Two of my passions—teaching and roleplaying games—came together in this short piece. After running a gaming activity at school this year, the fine folks at Steve Jackson Games asked me to write up a blurb about the experience. It went live this morning.
The target audience is definitely gamers (who else ends up on the SJGames homepage?), but it shouldn’t cause Muggle eyes to glaze over too much.
(See also a PDF version in case the site goes down.)
During dinner last night, we were discussing how messy babies are when they eat. In my customarily ridiculous fashion, I proposed that high chairs should be built inside large tubs. All the food detritus would fall into the tub. Then at the end of the meal, you pull a lever and a huge bucket of water dumps on baby, high chair, and tub, washing all the sticky, gooey, crumblies away. We laughed about this, agreeing that one of many problems with my proposal, was that the sudden deluge would be scary for the hapless filth monger in the midst of it.
I tried proposing heated dryers, but Griffin didn’t think that this would be enough.

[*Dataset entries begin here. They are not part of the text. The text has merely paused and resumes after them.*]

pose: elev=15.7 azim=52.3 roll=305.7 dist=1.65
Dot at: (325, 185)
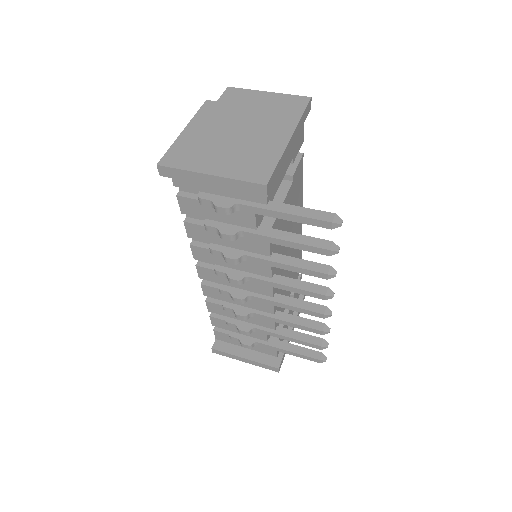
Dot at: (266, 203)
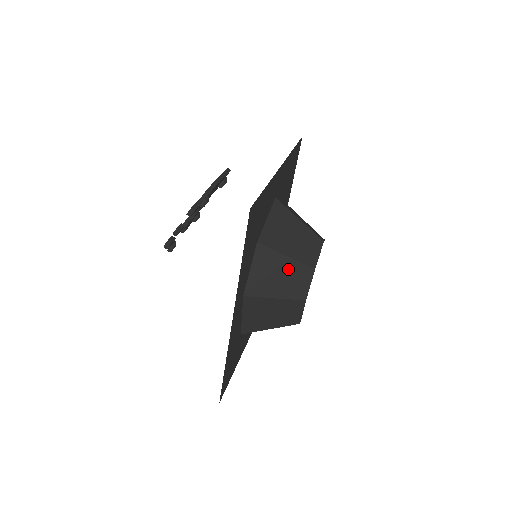
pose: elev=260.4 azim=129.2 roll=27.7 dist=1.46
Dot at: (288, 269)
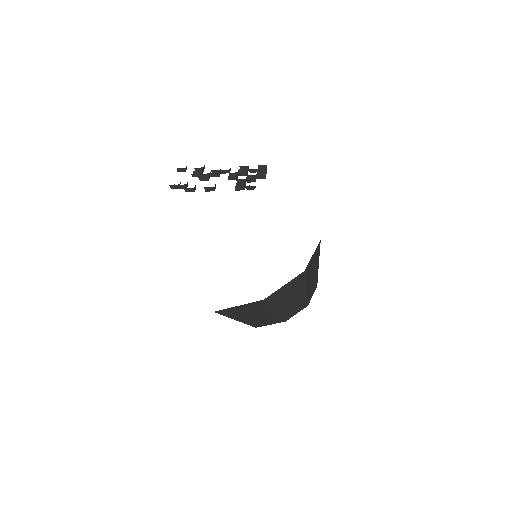
Dot at: (299, 297)
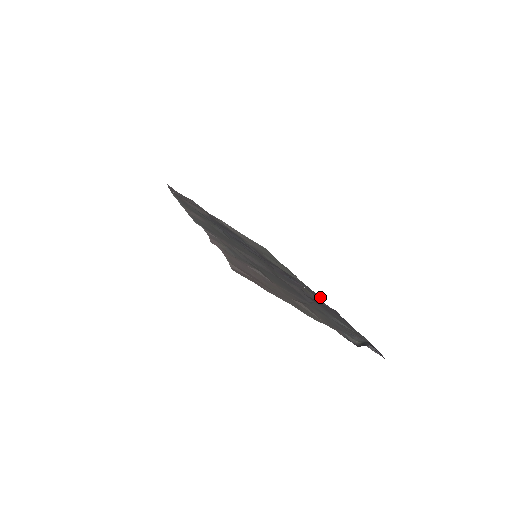
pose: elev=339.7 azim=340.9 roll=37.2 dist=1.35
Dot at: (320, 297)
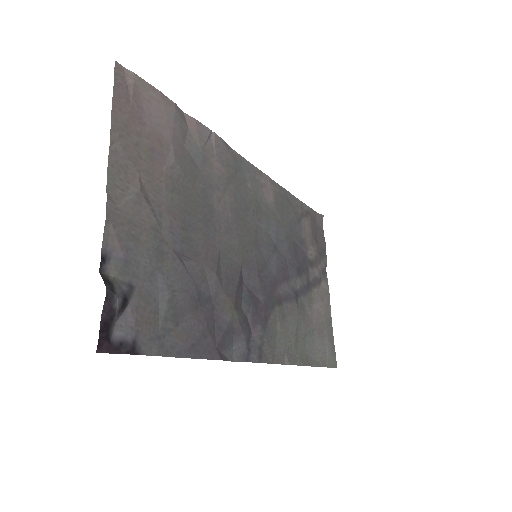
Dot at: (246, 358)
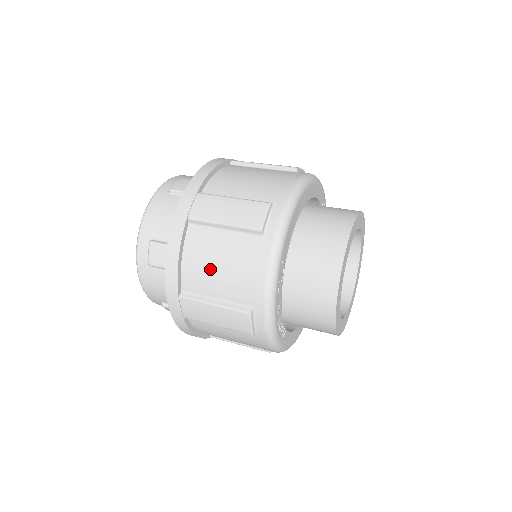
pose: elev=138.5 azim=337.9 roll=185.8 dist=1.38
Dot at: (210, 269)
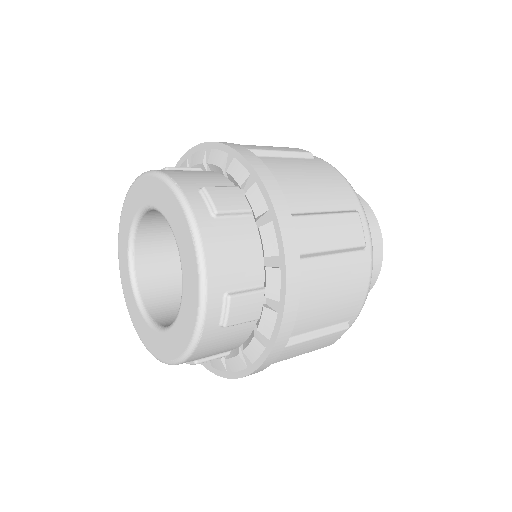
Dot at: (322, 303)
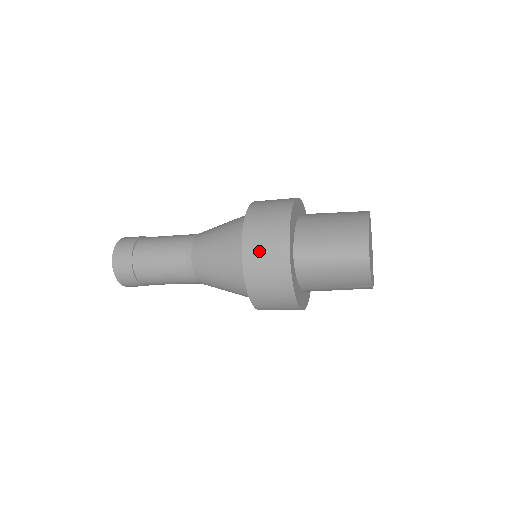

He suggested putting an umbrella over the baby. But this, I countered, would only clean the area around the high chair, without cleaning the baby himself (we were imagining Oliver as our first beneficiary). Griffin considered this, and responded, “What if we put some sort of water resistor over him?” I shook my head, misunderstanding, and pointed out that we need the baby to get wet. Griffin, in turn, shook his head, saying, “No, a water resistor.” I still didn’t get it, thinking he meant some sort of anti-water-force-field. He elaborated, “You know … an electrical resister doesn’t stop the electricity, it just kind of slows it down. So a water resistor would be like that, making it less strong.”
My jaw dropped. My nine-year-old just schooled me on electrical engineering, using the idea of a electrical resistance as a metaphor.